The Deep Learning Hardware Battle
Originally published on Tractica Blogs
There is an ongoing race among semiconductor companies, including the established market heavyweights and startups alike, to define the hardware platform that will run compute-intensive deep learning algorithms quickly and efficiently. Until now, NVIDIA has dominated the deep learning market with its graphics processor unit (GPU) chips, which bring massive parallelization, however field programmable gate arrays (FPGAs) and digital signal processors (DSPs) are starting to catch up. Deep learning is largely characterized by deep neural networks (DNNs) and convolutional neural networks (CNNs), which can become massively complex.

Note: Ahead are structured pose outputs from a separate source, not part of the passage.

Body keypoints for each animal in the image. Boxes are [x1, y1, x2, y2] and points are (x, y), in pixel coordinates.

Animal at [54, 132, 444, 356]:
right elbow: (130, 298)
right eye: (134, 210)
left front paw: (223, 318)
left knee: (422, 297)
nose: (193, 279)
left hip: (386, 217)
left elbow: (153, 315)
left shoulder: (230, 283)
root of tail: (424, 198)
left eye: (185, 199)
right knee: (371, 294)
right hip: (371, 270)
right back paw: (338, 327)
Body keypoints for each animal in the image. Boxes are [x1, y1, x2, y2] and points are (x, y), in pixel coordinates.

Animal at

Google’s cat recognition neural network back had 1 billion connections using 16,000 processors. GPUs are known to achieve the best speed and throughput, around 100x faster compared to an FPGA, while FPGAs are known to have better power efficiency, around 50x better compared to a GPU. This illustrates the tradeoff we see between GPUs and FPGAs when running high-intensity deep learning algorithms. Microsoft has already extended its use of FPGAs for deep learning algorithms, where it makes up for GPU performance gap using scale, bundling multiple FPGAs together. A more detailed look at FPGAs versus GPUs for deep learning was covered in an earlier Tractica blog post. Since then, we have seen FPGAs gain more traction, with startups like DeePhi banking on the fact that deep learning requires changeable workloads depending on the type of neural network. Another startup called Knupath is building a custom DSP chip for deep learning and machine learning applications, with plans to integrate FPGAs on its roadmap. Knupath is targeting a specific problem area in high-performance computing, called sparse matrix based problems.

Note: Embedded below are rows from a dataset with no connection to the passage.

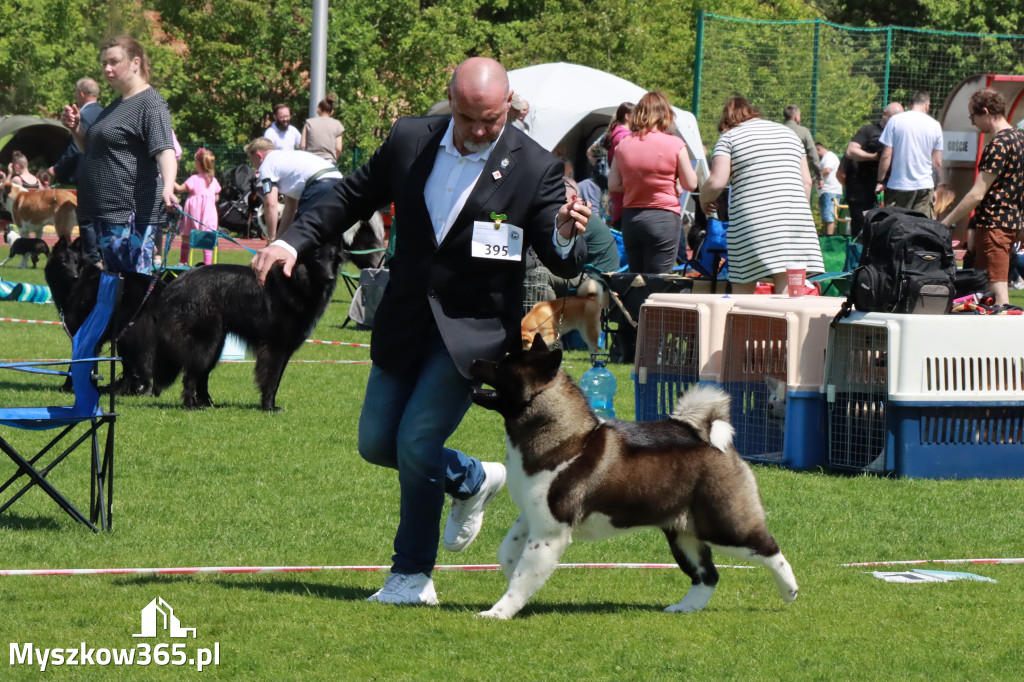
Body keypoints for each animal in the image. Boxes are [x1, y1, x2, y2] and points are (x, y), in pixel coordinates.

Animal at [149, 233, 344, 409]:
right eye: (317, 258)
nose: (330, 278)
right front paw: (268, 406)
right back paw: (191, 405)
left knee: (202, 376)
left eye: (332, 258)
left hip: (216, 345)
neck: (294, 282)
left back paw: (208, 404)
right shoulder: (275, 345)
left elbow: (277, 379)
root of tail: (174, 285)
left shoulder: (285, 348)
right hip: (205, 343)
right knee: (191, 375)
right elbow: (271, 378)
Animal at [468, 331, 794, 618]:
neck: (563, 435)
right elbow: (509, 554)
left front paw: (498, 612)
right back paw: (685, 608)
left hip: (723, 525)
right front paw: (510, 573)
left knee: (769, 550)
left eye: (501, 366)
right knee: (708, 576)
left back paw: (790, 590)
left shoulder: (550, 531)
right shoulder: (531, 516)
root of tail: (710, 439)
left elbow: (523, 576)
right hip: (683, 535)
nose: (473, 361)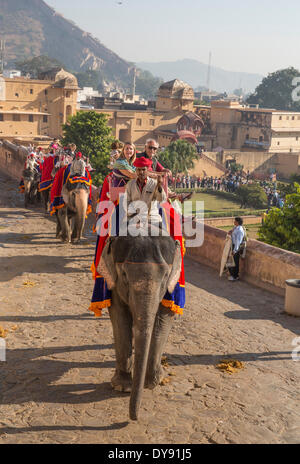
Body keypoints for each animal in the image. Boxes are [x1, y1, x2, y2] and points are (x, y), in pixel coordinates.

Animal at [99, 236, 182, 420]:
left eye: (166, 275)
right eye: (124, 274)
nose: (135, 418)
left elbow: (166, 315)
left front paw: (153, 383)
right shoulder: (114, 283)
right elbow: (119, 316)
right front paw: (122, 387)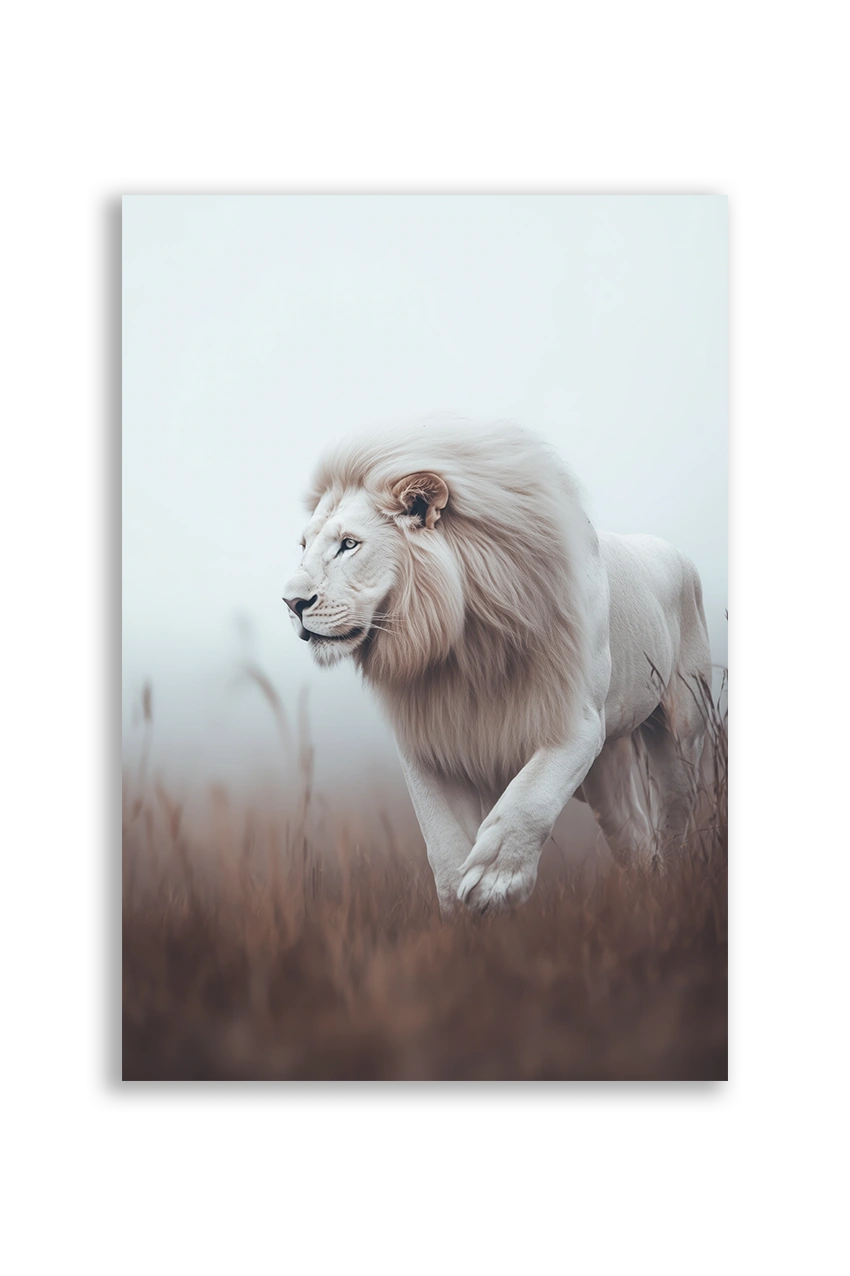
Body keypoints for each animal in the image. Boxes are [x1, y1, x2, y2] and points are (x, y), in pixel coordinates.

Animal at [283, 418, 712, 917]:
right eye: (305, 545)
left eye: (348, 545)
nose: (291, 603)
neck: (463, 645)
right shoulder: (430, 740)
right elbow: (443, 840)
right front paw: (464, 912)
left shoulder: (576, 720)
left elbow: (529, 798)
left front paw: (494, 881)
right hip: (608, 765)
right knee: (633, 835)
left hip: (681, 728)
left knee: (674, 809)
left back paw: (672, 891)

The majority of the hardware focus for deep learning has been on cloud server computing, both for training and execution of deep learning models. Intel has been trying to build up its deep learning capabilities with its recent Nervana acquisition and its Xeon Phi Knights Landing announcement, in an effort to compete with NVIDIA. Google has also put its foot into the market with its Tensor Processing Unit (TPU) hardware platform, which was used for DeepMind’s AlphaGo triumph. In addition, a UK-based startup called Graphcore has recently come out of stealth mode and is focused on building a neural network accelerator called the Intelligent Processor Unit (IPU).
At the same time, we are also seeing the algorithm space evolving rapidly, with algorithms moving to using more temporal (or memory intensive) architectures, such as recurrent neural networks (RNNs). Deep learning algorithms that focus more on context, like the placement of an object in an image, or word in a sentence, are expected to see increasing usage to improve their effectiveness. We have also seen a lot of excitement around generative adversarial networks (GANs) and one-shot learning, all of could require different hardware processing architectures, or a combination of architectures, compared to the current dominant deep learning method, CNNs. Therefore, the hardware market for deep learning might end up with multiple “bespoke” architectures rather than “one size fits all.”
In conjunction with the rapidly evolving algorithmic space, another shift that is beginning to happen is with deep learning execution (while training still remains in the cloud) starting to move to the device, where power consumption comes at a premium. Apple’s recent announcement of neural network libraries available for iOS, and Samsung’s M1 architecture revealing a neural network predictor illustrate the growing shift toward neural network processors on devices. The on-device approach has major applications in drones, robots, autonomous vehicles, and smartphones. The biggest drivers for neural networks on devices are image recognition and natural language processing (NLP) to be done on the fly. Qualcomm has shown its Zeroth platform being able to perform on-device deep learning using existing Snapdragon processors. Qualcomm’s focus right now is to extract optimizations in existing hardware and software to perform on-device deep learning. However, in the long run, Qualcomm and other device makers are likely to move toward a neural network processor (NNU) architecture which will be dedicated to running and accelerating on-device deep learning, in addition to existing central processing units (CPUs), GPUs, and DSPs. The evolving nature of deep learning algorithms and workloads could also have a role to play in how the processing is distributed between the cloud and the device, and ultimately which architecture is best suited.
While hardware vendors are keen to get ahead of the game in terms of speeding up and powering down server-based deep learning, the ultimate prize is in defining and establishing itself in the high-volume on-device deep learning processor market.